The various sql statements can be found in the sql script: cuny_607_week3_analysis.sql https://raw.githubusercontent.com/vbriot28/datascienceCUNY_607/master/cuny_607_week3_analysis.sql
New data set = tb_population.csv the new data set which is the result of the join of the 2 tables (tb and population) has been named tb_population.csv
and can be found on github at: https://raw.githubusercontent.com/vbriot28/datascienceCUNY_607/master/tb_population.csv
tb_population.csv has the following attribute: country, year, sex, child, adult, elderly, population as defined above.
The NULL values have been replaced by -999 and will be handled in subsequent transformation in R.
data in tb_population will be modified to be aggregated accross the columns child, adult, elderly and also accross rows
for same country, year.

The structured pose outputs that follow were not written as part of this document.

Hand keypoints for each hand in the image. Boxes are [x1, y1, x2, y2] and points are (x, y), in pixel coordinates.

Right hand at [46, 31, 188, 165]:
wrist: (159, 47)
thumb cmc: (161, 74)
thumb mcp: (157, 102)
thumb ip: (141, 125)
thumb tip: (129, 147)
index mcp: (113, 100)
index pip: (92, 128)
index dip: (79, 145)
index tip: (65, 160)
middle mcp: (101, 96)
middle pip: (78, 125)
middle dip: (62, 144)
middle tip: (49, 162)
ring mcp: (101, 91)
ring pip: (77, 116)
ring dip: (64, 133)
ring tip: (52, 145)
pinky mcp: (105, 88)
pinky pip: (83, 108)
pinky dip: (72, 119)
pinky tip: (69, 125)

The granularity of the data was kept to allow statistical analysis along gender lines and age group lines.
library(RCurl)
## Loading required package: bitops
library(plyr)
# data frame df_tb_raw
x <- getURL("https://raw.githubusercontent.com/vbriot28/datascienceCUNY_607/master/tb_population.csv")

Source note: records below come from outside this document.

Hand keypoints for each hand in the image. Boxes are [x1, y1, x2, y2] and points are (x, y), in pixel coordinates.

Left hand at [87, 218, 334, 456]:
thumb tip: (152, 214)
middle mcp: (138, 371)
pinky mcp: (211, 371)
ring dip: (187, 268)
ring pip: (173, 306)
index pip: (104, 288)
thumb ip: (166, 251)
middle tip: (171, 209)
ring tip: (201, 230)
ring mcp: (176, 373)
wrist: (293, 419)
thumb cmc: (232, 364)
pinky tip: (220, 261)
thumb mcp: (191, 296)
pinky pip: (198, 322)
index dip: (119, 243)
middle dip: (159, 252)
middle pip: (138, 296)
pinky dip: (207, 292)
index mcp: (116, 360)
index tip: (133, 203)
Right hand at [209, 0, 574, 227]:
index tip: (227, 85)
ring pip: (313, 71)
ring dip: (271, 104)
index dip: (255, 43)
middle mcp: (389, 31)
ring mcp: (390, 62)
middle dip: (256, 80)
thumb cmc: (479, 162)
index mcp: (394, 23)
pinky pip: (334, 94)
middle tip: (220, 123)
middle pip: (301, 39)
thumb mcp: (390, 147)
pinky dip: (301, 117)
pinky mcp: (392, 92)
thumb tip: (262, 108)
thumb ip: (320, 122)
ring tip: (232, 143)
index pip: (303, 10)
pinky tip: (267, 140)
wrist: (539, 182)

df_tb_raw <- read.csv(text = x, header = FALSE, sep = ";")
head(df_tb_raw)
## V1 V2 V3 V4 V5 V6 V7
## 1 Afghanistan 1995 female -999 -999 -999 17586073
## 2 Afghanistan 1995 male -999 -999 -999 17586073
## 3 Afghanistan 1996 female -999 -999 -999 18415307
## 4 Afghanistan 1996 male -999 -999 -999 18415307
## 5 Afghanistan 1997 female 96 5 1 19021226
## 6 Afghanistan 1997 male 26 0 0 19021226
# add column name to data frame, we will use gender instead of "sex"
names(df_tb_raw) <- c("country", "year", "gender", "child", "adult", "elderly", "population")

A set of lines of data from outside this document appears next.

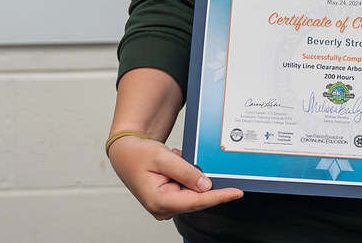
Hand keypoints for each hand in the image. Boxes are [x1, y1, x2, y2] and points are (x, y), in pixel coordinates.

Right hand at [108, 136, 242, 219]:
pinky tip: (171, 162)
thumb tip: (206, 185)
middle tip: (186, 159)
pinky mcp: (169, 198)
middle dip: (199, 178)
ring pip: (192, 191)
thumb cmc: (138, 154)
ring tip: (171, 159)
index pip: (196, 201)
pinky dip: (184, 173)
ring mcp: (166, 205)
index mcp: (159, 201)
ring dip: (187, 172)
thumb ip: (185, 171)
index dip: (219, 196)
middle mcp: (163, 208)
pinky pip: (187, 187)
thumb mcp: (163, 158)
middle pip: (196, 197)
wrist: (125, 153)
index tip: (236, 192)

df_tb_raw$child[df_tb_raw$child==-999] <- NA
df_tb_raw$adult[df_tb_raw$adult==-999] <- NA
df_tb_raw$elderly[df_tb_raw$elderly==-999] <- NA
df2 <- mutate(df_tb_raw, total = child + adult + elderly)
df3 <- ddply(df2, c("country", "year"), summarize, total_count = sum(as.numeric(total), na.rm = FALSE), population_count = sum(as.numeric(population))/2)
tb_rate <- mutate(df3, rate = total_count/population_count, rate_100 = round(total_count/population_count*100000), 2)
head(tb_rate)
## country year total_count population_count rate rate_100
## 1 Afghanistan 1995 NA 17586073 NA NA
## 2 Afghanistan 1996 NA 18415307 NA NA
## 3 Afghanistan 1997 128 19021226 6.729324e-06 1
## 4 Afghanistan 1998 1778 19496836 9.119428e-05 9
## 5 Afghanistan 1999 745 19987071 3.727410e-05 4
## 6 Afghanistan 2000 2666 20595360 1.294466e-04 13
We will explore the following: Is there a gender or age factor in new instance of TB Is the overall infection rate decreasing in the last 10 years or so? Where are the regions with high incidence rate (as defined as 40 per 100,000 or higher)? Where are the regions with low incidence rate (as defined as 40 per 100,000 or lower)?
Using statistical graph (ggplot) and geo represenation (rworldmap) a visual represenation of analysis will be provided.